Following the news that Gibraltar was added to the Financial Action Task Force‘s (FATF) greylist, deemed as a high-risk jurisdiction in relation to AML safeguard – Andrew Lyman Gibraltar’s Chief Commissioner for Gambling has underlined his department’s commitment to help the government remove Gibraltar ‘in the quickest time possible’.
To Lyman’s surprise, the FATF had flagged the supervision of Gibraltar’s ‘high risk’ gambling sector as a regulatory concern that required tougher monitoring of domiciled businesses.
Speaking to delegates at the KPMG Gibraltar e-Gambling Summit, he stated that media headlines were ‘lurid and skewed media headlines’, as he outlined his belief that “there are no fundamental, systemic, AML/TF weaknesses in this jurisdiction, and that Gibraltar now has a strong AML and TF system which makes the greylisting decision more difficult to cope with.”
From his own interpretation of FATF’s rulings, Lyman detailed there are only two action points to address on ‘successful confiscation cases’ (a subject of law and police) and supervisors imposing proportionate and effective sanctions where appropriate.
Highlighting the latter action point, that has led to Gibraltar being subject to enhanced FATF monitoring, he outlined a spotlight has been placed on the ‘efficacy of gambling supervision in the jurisdiction’ and the imposition of appropriate sanctions.
Lyman also defended the Gambling Commission’s record on supervising ‘high-risk’ gambling businesses, stating his opinion that had the FATF accepted that the range of sanctions imposed by the Gambling Division in the post-observation period were effective and proportionate. “It may be that Gibraltar would not have been placed on the greylist at all. That is my perception,” he noted.
He later acknowledged: “This is the shortest action plan for any greylisted jurisdiction, and a different outcome may have been to return Gibraltar to Moneyval enhanced monitoring; as happened with the Isle of Man. Unfortunately, this alternative was not adopted.”
Lyman also noted that as a jurisdiction that serves as a financial center for a significant segment of the gambling sector, Gibraltar had been held to a standard that is exacting.
“Certainly, we present zero risk to the UK, our biggest gambling market, as our UK facing firms are dual regulated, EU business is not conducted from Gibraltar and ROW jurisdictions are protected by our developed regulatory regime, where their domestic digital gambling supervisory regimes are underdeveloped or non-existent.”

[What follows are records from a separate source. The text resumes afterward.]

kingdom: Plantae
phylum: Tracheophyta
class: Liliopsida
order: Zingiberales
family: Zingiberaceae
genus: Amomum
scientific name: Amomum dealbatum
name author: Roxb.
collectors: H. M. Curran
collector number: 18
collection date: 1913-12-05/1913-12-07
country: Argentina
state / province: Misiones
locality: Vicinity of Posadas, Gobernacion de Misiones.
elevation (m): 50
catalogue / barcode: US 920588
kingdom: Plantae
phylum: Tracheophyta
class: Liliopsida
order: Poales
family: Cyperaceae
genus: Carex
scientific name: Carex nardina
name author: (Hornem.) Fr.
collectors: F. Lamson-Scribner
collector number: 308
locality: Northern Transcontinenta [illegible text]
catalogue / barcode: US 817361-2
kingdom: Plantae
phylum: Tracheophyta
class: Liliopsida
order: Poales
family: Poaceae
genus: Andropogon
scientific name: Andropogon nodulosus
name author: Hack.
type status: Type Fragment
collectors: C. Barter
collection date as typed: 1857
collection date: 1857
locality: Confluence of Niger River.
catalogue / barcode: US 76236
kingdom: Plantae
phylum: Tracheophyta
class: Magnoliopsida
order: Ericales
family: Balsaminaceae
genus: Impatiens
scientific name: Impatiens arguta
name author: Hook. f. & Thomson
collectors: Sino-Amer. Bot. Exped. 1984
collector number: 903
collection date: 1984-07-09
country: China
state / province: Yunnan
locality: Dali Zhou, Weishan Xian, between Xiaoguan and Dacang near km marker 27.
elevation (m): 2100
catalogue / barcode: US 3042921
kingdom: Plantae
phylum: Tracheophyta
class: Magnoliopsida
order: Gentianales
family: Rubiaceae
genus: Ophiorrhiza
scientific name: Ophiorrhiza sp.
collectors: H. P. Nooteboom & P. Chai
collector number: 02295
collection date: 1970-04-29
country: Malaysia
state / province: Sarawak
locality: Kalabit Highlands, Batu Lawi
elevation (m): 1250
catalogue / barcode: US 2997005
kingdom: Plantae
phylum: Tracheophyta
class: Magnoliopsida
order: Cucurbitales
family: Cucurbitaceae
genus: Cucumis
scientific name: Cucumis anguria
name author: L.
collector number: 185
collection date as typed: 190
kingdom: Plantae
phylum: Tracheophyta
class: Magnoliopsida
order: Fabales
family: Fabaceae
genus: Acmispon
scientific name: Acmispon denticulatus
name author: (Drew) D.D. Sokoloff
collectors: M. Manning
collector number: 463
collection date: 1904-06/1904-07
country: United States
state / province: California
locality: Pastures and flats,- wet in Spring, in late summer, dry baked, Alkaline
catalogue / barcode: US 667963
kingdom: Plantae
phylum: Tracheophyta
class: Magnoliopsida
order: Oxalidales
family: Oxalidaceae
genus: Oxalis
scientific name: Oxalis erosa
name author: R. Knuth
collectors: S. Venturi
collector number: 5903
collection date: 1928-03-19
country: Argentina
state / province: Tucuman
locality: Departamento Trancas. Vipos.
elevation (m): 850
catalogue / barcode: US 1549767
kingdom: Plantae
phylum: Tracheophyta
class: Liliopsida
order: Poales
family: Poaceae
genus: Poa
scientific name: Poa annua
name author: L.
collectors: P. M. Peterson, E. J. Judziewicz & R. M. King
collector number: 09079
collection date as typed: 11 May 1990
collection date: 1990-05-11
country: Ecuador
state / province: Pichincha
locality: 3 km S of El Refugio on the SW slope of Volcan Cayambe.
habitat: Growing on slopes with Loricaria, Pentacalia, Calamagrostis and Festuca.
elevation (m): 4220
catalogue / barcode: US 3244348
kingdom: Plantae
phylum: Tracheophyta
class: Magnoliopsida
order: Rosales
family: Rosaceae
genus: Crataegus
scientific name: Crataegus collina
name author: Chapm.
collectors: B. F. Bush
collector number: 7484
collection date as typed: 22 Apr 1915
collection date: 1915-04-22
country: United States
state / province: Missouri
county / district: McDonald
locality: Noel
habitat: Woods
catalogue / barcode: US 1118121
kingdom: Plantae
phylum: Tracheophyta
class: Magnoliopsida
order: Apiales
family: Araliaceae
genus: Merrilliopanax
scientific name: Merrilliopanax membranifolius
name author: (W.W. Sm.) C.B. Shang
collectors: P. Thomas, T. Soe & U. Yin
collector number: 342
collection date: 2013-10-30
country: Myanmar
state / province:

Dealt its hand, Gibraltar’s Gambling Commission will ‘assault the summit again’ and prove that it is a robust regulatory regime. Yet, Lyman outlined that it would not “artificially adapt standards to accommodate enforcement cases.”
Standing firm, the Commission will bring forward some onsite visits which may not have been anticipated until a later date and may require operators to provide further data to complete a conduct effectiveness survey.
“I do not see the objective as imposing more sanctions per se, but proving out the overall effectiveness of our regime and imposing sanctions where necessary and in a proportionate manner,” Lyman added.
“There will be those who question whether the Government or its agents in this process could have done better or presented the case better.
“All I can say is that because of the professionalism of the core team that has worked tirelessly on Moneyval/ FATF issues, Gibraltar is far from bearing the hallmarks of an archetypal ‘greylist’ jurisdiction and is in many respects a flagship jurisdiction for the way it has massively improved its AML and TF systems in a difficult period for all jurisdictions.
“I am determined to see a successful outcome in this area over the line, but in a fair and balanced way. This is a mutual evaluation process and we would expect the FATF to be as equally supportive of Gibraltar as we are of it in difficult and challenging circumstances.”